Atomic Memory Ordering in sync.Once

While exploring the source code of sync.Once, we stumble upon the reasoning behind using atomic.StoreUint32 instead of a standard assignment like o.done = 1.

Memory Ordering in Go

A fundamental concept in concurrent programming is memory ordering, which ensures that shared memory accesses are observed consistently across all processors. However, different architectures implement memory ordering differently, posing challenges for programmers.

Go addresses this by providing a uniform memory model, enforcing a relaxed but consistent memory ordering. All memory accesses are assumed to be asynchronous, with no guarantees of atomicity or ordering.

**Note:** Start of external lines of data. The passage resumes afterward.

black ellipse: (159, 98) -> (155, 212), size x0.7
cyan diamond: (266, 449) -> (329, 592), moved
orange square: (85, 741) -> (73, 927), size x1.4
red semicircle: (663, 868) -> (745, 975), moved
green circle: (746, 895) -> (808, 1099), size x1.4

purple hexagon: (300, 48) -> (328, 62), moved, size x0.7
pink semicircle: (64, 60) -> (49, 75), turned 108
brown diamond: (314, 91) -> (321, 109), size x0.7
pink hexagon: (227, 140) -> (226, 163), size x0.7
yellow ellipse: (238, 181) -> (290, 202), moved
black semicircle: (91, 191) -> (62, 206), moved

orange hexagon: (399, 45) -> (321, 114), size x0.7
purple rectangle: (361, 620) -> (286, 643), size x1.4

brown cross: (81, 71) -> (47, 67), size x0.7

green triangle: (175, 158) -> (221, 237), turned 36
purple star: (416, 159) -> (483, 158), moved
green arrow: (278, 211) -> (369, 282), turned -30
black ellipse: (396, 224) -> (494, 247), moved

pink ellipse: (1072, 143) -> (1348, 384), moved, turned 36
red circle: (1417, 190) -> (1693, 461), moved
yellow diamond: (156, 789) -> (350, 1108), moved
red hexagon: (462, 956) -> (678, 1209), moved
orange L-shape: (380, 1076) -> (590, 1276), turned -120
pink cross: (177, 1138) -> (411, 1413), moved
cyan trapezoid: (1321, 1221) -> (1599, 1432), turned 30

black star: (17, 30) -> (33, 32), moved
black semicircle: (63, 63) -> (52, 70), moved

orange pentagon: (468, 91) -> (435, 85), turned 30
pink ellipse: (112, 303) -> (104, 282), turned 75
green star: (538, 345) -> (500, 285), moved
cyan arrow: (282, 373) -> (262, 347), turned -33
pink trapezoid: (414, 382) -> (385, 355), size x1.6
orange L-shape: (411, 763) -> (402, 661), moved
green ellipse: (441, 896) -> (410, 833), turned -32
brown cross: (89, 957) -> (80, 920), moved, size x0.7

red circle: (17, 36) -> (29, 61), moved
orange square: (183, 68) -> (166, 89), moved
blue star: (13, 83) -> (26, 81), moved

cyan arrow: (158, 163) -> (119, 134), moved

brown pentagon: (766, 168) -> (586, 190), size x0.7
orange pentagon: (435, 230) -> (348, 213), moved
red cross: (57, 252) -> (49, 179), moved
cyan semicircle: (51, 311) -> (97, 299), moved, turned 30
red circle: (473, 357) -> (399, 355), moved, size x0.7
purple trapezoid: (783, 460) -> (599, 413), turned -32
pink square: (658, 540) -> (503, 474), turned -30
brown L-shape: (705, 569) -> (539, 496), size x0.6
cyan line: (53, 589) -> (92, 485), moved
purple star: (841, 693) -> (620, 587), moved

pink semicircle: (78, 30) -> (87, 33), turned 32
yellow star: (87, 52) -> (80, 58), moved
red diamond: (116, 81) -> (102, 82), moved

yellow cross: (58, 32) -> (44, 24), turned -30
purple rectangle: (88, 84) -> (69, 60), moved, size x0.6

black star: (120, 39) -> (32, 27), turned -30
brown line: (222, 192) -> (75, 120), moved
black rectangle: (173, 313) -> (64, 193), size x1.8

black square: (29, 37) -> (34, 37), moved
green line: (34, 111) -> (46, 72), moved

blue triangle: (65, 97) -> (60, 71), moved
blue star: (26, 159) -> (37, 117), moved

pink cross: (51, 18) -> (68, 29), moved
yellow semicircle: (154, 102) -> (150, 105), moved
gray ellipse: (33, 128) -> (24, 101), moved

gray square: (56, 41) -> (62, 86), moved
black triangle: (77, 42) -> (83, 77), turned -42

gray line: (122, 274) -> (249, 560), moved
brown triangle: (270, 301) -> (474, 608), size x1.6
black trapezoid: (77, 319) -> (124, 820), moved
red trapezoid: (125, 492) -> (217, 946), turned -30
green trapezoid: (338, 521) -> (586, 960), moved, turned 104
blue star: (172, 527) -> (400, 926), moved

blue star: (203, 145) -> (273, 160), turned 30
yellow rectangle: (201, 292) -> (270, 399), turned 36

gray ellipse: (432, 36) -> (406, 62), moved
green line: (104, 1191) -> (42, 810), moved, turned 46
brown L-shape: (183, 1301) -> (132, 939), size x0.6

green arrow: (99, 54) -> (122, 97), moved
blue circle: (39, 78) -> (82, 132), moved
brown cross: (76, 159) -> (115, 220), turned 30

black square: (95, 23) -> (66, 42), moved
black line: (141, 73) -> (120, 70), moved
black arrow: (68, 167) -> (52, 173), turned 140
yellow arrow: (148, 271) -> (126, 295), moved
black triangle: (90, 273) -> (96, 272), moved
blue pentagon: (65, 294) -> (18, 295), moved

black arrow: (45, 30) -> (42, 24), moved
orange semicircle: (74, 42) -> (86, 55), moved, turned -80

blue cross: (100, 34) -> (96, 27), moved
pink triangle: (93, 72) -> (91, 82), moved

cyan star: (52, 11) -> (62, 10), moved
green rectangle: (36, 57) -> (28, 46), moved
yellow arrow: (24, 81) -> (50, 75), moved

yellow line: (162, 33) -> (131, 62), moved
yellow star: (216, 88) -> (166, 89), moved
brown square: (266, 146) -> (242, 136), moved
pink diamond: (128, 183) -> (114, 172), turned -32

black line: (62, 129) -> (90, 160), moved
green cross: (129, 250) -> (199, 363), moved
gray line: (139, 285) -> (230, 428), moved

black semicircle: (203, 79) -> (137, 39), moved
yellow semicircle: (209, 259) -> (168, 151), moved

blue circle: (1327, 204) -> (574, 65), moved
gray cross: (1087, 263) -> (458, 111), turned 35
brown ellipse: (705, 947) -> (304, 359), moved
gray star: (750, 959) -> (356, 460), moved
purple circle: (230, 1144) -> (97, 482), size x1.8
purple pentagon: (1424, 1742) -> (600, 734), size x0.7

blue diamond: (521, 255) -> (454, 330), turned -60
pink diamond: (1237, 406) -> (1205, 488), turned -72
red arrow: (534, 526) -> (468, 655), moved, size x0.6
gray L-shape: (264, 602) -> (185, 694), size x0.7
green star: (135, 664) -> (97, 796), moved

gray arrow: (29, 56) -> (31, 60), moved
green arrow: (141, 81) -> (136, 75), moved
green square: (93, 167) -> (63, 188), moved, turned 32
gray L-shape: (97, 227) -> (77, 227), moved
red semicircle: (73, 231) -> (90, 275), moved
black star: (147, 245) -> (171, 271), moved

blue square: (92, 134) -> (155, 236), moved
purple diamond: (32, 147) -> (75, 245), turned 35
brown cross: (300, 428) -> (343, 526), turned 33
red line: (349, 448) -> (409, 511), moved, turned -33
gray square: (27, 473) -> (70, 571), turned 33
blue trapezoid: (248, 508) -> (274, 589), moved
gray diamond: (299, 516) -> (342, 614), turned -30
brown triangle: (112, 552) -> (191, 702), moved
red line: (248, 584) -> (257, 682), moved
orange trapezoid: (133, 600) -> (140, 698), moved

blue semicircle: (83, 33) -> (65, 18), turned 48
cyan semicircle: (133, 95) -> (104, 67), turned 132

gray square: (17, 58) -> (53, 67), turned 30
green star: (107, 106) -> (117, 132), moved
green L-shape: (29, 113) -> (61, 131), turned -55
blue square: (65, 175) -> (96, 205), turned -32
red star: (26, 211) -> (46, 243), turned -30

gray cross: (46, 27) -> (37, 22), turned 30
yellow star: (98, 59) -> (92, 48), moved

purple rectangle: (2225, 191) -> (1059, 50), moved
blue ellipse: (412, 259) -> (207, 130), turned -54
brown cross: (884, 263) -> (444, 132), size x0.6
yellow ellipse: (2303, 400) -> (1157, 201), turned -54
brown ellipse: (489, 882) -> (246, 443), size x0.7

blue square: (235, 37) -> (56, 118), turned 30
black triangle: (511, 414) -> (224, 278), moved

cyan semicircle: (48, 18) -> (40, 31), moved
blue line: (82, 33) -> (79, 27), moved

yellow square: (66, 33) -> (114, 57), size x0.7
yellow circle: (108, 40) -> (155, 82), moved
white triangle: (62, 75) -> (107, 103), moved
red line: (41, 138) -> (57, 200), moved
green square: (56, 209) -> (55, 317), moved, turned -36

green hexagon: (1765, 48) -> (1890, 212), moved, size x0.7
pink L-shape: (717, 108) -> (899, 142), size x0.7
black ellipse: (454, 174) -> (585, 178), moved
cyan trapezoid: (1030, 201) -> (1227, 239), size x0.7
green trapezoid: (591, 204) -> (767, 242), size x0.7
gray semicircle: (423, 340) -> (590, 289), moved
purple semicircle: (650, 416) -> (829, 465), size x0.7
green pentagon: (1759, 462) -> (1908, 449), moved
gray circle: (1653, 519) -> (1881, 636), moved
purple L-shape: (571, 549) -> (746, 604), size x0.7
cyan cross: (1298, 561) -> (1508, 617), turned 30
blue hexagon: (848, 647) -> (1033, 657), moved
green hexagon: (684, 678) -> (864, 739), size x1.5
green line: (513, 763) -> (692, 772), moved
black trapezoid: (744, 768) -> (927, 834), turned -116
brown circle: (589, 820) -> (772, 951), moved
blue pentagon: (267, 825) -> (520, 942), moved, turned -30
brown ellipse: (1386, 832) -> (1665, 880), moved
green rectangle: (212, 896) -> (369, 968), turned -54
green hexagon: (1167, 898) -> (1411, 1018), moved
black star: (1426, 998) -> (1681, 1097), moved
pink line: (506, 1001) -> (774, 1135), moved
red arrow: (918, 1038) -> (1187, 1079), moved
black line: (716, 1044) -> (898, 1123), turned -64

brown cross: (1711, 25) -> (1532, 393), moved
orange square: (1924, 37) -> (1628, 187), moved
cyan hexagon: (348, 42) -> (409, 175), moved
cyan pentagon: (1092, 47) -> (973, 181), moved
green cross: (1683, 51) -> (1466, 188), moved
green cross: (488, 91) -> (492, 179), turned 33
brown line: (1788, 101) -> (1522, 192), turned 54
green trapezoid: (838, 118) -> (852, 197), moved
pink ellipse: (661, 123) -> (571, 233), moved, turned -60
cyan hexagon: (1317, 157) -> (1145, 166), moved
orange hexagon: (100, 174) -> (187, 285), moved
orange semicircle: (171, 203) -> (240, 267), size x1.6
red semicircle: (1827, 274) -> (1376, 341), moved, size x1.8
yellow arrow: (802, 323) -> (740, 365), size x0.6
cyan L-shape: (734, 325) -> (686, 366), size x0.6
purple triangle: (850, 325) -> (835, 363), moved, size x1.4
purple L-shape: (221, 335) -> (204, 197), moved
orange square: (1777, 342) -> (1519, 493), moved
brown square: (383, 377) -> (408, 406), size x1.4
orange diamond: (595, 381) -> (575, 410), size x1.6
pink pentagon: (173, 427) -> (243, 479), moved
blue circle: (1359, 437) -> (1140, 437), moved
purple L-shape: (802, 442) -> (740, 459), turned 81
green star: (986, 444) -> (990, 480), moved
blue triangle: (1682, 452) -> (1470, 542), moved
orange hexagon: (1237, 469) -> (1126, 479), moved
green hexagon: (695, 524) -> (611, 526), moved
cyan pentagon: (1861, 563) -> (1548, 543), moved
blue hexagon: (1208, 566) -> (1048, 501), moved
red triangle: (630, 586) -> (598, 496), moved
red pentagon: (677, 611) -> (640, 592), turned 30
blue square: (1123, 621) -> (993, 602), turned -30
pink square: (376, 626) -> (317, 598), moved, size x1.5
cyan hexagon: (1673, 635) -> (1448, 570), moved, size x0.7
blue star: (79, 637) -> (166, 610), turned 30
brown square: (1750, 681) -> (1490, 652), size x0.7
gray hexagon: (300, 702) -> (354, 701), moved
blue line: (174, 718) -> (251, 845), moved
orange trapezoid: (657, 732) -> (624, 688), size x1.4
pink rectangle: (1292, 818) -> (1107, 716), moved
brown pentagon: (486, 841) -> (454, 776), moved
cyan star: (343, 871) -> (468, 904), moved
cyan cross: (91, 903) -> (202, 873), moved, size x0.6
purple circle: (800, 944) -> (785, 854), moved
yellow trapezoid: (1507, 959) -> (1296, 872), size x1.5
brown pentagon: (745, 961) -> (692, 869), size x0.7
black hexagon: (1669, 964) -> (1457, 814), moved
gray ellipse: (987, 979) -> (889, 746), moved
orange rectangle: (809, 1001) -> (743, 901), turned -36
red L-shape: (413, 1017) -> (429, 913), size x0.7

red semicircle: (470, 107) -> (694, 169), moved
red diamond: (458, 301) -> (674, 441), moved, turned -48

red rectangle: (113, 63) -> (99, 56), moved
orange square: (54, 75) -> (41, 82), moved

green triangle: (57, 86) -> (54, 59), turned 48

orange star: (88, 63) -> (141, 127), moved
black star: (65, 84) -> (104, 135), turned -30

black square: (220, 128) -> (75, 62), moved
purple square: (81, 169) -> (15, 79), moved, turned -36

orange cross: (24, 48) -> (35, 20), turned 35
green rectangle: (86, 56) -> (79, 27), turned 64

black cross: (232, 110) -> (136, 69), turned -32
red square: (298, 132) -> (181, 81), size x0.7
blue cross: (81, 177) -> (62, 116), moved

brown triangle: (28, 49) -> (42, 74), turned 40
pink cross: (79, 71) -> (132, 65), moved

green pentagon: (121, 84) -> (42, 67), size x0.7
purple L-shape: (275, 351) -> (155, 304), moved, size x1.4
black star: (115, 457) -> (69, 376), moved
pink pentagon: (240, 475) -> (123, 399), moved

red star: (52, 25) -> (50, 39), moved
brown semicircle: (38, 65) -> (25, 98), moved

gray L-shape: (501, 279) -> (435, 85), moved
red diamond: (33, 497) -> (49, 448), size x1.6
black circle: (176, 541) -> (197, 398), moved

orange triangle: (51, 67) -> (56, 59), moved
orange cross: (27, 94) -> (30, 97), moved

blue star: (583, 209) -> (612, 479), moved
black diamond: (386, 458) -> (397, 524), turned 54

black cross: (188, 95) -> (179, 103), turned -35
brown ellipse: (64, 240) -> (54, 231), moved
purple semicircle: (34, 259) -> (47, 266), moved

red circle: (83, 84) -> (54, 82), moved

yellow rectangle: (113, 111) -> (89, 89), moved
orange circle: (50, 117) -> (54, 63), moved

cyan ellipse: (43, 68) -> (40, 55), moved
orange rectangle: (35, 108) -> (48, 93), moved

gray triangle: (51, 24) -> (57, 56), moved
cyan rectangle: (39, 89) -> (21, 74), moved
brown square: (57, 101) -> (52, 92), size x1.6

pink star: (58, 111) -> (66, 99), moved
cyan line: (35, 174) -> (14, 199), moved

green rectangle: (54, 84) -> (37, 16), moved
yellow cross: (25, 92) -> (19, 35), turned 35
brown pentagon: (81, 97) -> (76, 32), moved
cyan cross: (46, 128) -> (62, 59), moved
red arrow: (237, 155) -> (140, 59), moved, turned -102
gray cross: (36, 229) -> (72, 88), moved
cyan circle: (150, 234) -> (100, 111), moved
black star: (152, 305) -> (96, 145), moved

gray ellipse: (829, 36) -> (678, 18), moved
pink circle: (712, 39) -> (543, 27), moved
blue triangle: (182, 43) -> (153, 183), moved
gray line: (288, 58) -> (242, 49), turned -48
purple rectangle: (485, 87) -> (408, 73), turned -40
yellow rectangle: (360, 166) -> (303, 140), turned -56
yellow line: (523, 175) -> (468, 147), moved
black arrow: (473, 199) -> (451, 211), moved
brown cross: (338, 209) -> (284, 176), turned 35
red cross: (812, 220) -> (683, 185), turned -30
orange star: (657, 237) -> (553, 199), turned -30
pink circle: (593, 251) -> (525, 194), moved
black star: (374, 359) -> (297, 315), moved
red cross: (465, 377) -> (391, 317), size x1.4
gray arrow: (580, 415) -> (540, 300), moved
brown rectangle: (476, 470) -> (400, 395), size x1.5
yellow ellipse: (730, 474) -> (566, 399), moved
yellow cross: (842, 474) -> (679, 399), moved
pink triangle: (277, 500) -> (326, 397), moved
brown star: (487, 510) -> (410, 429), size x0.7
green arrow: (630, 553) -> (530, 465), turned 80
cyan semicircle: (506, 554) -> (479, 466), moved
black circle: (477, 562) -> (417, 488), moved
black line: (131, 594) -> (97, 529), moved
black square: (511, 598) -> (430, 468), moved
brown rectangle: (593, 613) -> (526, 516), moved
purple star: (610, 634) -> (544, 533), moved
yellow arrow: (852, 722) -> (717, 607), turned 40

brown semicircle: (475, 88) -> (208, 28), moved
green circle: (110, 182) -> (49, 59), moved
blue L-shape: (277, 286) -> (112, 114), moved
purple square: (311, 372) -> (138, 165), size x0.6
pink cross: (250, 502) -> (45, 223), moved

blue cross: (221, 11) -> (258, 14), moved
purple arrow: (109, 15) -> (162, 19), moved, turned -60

Atomic Operations in sync.Once

Despite the relaxed memory model, Go mandates the use of atomic operations for shared memory accesses to guarantee correctness across all supported architectures. In sync.Once, atomic.StoreUint32 is employed to safely update the done flag, ensuring that other goroutines can observe the effect of f() before the flag is set to 1.

Fast Path Optimization

atomic.StoreUint32 is utilized in the fast path of sync.Once to optimize performance while maintaining safety. The done flag is checked first with atomic.LoadUint32 and then written with atomic.StoreUint32 because reading the flag concurrently with writes is a data race.

Mutex Protection

The mutex used in doSlow serves to protect the done flag from concurrent writes. The flag can still be read without the mutex because it is a read operation, but concurrent writes must be synchronized to prevent data corruption.

In summary, the use of atomic.StoreUint32 in sync.Once is a consequence of Go's relaxed memory model and the necessity to guarantee thread safety on all supported architectures. By employing atomic operations, sync.Once can safely coordinate concurrent access to shared memory while optimizing performance in the fast path.